Ülkede gündem neredeyse her gün değişiyor. Bir gün güvenlik konuşuluyor, ertesi gün siyaset, sonra adalet, ardından kadın cinayetleri. Araya ekonomik sıkıntılar, gözaltılar, yasaklar, saldırılar giriyor. Başlıklar değişiyor ama toplumda oluşan his pek değişmiyor.
Yaşananlara önce tepki veriliyor. Açıklamalar yapılıyor, sosyal medyada konuşuluyor, birkaç gün sonra başka bir konu gündemin önüne geçiyor. Önceki mesele ise tamamlanmamış haliyle geride kalıyor.
Siyaset alanında da benzer bir durum var. Sert söylemler, yargı süreçleri, tartışmalı kararlar kamuoyunda kısa süreli yankı buluyor. Sonra başka bir gelişme hepsinin üzerini örtüyor. Sorular sorulmadan, cevaplar alınmadan yeni gündeme geçiliyor.
Basın özgürlüğüyle ilgili yaşananlar artık şaşırtmıyor. Gazetecilerin yargı süreçleri, soru sormanın bedeli, haber yapmanın riskleri sıradan bir durum gibi algılanıyor. Bu durum sadece basını değil, toplumun haber alma hakkını da doğrudan etkiliyor. Ancak bu etki çoğu zaman yeterince fark edilmiyor.
Kadın cinayetleri ise neredeyse her hafta gündeme geliyor. Yasalar tartışılıyor, cezaların yeterli olup olmadığı konuşuluyor. “Bir daha yaşanmasın” deniliyor. Ama tablo değişmedikçe, toplumda oluşan tepki de giderek azalıyor. Acı, süreklilik kazandıkça sıradanlaşıyor.
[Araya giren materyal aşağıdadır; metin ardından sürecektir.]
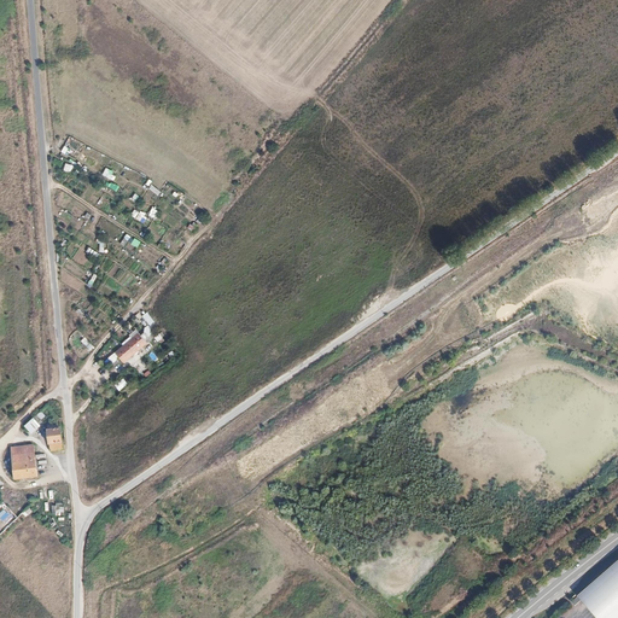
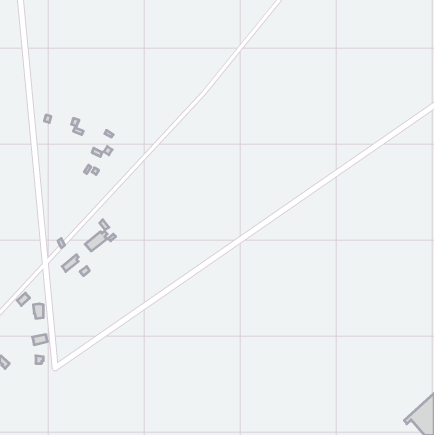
building: [11,447,36,480] -> none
Ekonomik sorunlar da benzer şekilde ele alınıyor. Hayat pahalılığı, geçim sıkıntısı, alım gücü sürekli konuşuluyor. Ancak bu konuşmalar da çoğu zaman sonuçsuz kalıyor. İnsanlar alışmayı bir tür çözüm gibi görmeye başlıyor.
Bu tablo, toplumda yaygın bir alışma halini gösteriyor. Alışmak, kısa vadede insanı koruyan bir refleks gibi duruyor. Sürekli tepki vermenin yarattığı yorgunluk, sessizliği tercih ettiriyor. Ancak bu sessizlik, zamanla kabullenişe dönüşüyor.
Her şeye alışan bir toplum, genellikle sadece doğrudan kendisini etkileyen noktada itiraz ediyor. O ana kadar yaşananlar ise uzakta kalıyor. Başkasının başına gelen, bir süre sonra herkes için sadece bir haber başlığına dönüşüyor.
İtiraz etmek ise çoğu zaman yanlış anlaşılıyor. Oysa itiraz etmek bağırmak, slogan atmak ya da sürekli tepki göstermek değildir. Bazen sadece yaşananın normal olmadığını söylemektir. Bazen de unutmamaktır.
Alışmak, sorunları ortadan kaldırmaz. Sadece görünmez hale getirir. Görünmez olan her sorun ise büyüyerek geri döner. Bugün konuşulmayan, yarın daha ağır bir şekilde gündeme gelir.
Bu nedenle asıl soru şudur:
Her şeye alışan bir toplum, neye itiraz edebilir?
Belki de henüz tamamen kaybetmediklerine.
Belki de hala değişebileceğine inandıklarına.